Às vésperas do início do período eleitoral, a Defensoria Pública do Estado do Paraná (DPE-PR) cria um canal direto para denúncias de violência política contra as mulheres. O Projeto de Enfrentamento à Violência Política de Gênero, estruturado pelo Núcleo de Promoção e Defesa dos Direitos das Mulheres (NUDEM), disponibiliza um formulário online para candidatas, e também para as que já ocupam cargos eletivos ou por nomeação, bem como para assessoras parlamentares, lideranças comunitárias e de movimentos sociais, com atendimento extensivo aos familiares.
A iniciativa parte de um anseio real das mulheres em atividades políticas por proteção e atendimento humanizado de suas denúncias. “O projeto de enfrentamento à violência política de gênero nasceu da urgência de garantir o acesso e a permanência das mulheres nos espaços de poder”, explica a defensora pública coordenadora do projeto, Gabriela Vizel Gomes.
De acordo com Gabriela as mulheres que enviarem denúncias terão retorno em até cinco dias úteis e o projeto garante assessoria jurídica integral e gratuita, de forma sigilosa, desburocratizada e feita exclusivamente por mulheres.
Números da violência
O projeto da DPE-PR nasce de uma realidade. Em reunião pública na Assembleia Legislativa do Paraná (Alep) no início de junho, com a participação do Conselho Estadual dos Direitos da Mulher (CEDM), a Secretária de Estado da Mulher, Pessoa Idosa e Igualdade Racial, Mariana Neris, apresentou dados referentes às eleições municipais de 2024. De acordo com ela, foram registrados 46 casos de violência política de gênero em 29 zonas eleitorais e 97 denúncias de fraude à cota obrigatória de gênero.
A defensora pública Gabriela Vizel descreve algumas das principais formas de ataque e intimidação: “Ataques nas redes sociais, ofensas sobre a aparência, a vida pessoal, interrupções constantes de fala e até mesmo ameaças para a desistência de uma candidatura.
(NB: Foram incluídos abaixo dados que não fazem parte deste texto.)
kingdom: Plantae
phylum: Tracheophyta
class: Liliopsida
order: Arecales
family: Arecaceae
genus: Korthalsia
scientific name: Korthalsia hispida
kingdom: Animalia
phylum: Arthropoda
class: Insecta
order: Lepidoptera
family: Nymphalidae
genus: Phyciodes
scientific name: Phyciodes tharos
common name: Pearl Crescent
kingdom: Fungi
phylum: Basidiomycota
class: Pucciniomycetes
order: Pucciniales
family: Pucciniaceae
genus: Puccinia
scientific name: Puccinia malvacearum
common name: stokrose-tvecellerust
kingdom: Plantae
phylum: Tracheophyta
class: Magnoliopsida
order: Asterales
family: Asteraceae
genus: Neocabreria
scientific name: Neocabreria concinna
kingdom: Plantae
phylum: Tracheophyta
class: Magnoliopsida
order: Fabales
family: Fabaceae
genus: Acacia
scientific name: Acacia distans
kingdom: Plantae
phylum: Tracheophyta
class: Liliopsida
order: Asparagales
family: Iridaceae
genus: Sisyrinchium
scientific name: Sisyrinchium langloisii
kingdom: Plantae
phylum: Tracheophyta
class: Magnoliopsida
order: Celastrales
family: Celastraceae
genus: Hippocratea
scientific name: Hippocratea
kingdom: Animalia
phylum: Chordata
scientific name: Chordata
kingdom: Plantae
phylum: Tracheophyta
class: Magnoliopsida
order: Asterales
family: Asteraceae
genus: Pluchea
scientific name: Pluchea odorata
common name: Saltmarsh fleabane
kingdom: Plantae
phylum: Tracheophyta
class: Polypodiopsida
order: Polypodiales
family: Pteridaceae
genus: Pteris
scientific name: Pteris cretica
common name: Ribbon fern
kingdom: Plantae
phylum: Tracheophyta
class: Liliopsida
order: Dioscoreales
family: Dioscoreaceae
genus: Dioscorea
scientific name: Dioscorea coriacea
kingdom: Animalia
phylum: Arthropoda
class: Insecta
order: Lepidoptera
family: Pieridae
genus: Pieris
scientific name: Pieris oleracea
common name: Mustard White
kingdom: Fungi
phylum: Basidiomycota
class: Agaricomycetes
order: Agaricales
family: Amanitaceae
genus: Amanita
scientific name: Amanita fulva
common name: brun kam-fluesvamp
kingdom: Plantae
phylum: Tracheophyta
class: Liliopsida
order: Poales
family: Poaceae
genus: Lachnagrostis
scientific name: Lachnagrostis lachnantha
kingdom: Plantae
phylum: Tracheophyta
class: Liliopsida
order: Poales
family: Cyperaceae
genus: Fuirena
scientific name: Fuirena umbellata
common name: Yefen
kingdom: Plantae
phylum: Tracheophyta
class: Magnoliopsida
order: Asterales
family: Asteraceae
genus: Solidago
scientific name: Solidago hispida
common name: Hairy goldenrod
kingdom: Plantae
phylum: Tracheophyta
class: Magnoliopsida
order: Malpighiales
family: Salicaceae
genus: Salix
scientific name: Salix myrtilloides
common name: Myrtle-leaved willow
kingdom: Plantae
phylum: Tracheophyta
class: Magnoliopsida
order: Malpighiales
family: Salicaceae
Infelizmente, essa é a rotina de muitas mulheres na política brasileira”, afirma.
A violência política de gênero tornou-se crime no Brasil há cinco anos por meio da Lei 14.192/2021. Mesmo assim, as intimidações, os discursos de ódio e campanhas de difamação acabam impedindo ou afastando a participação feminina. Tanto que, embora representem mais de 50% do eleitorado, mulheres ocupavam, em 2022, apenas 18% dos cargos eleitos.
Dados nacionais
Em todo o país, nos cinco anos de vigência da Lei 14.192/2021, o Grupo de Trabalho (GT) de Prevenção e Combate à Violência Política de Gênero do Ministério Público Eleitoral acompanha 419 casos e apresentou 93 denúncias à Justiça contra investigados. As situações envolvem agressão psicológica, moral, simbólica, física ou econômica, praticadas durante campanhas ou mandatos.
Na última semana, um caso de repercussão nacional exemplifica como as redes sociais impulsionaram a violência política de gênero. A única mulher candidata à Presidência da República, Samara Martins, da Unidade Popular (UP), uma mulher negra, foi vítima de ataques misóginos e racistas em uma postagem, após confirmar sua candidatura. A violência foi denunciada em vídeo por apoiadoras e a denúncia protocolada no Ministério Público Federal.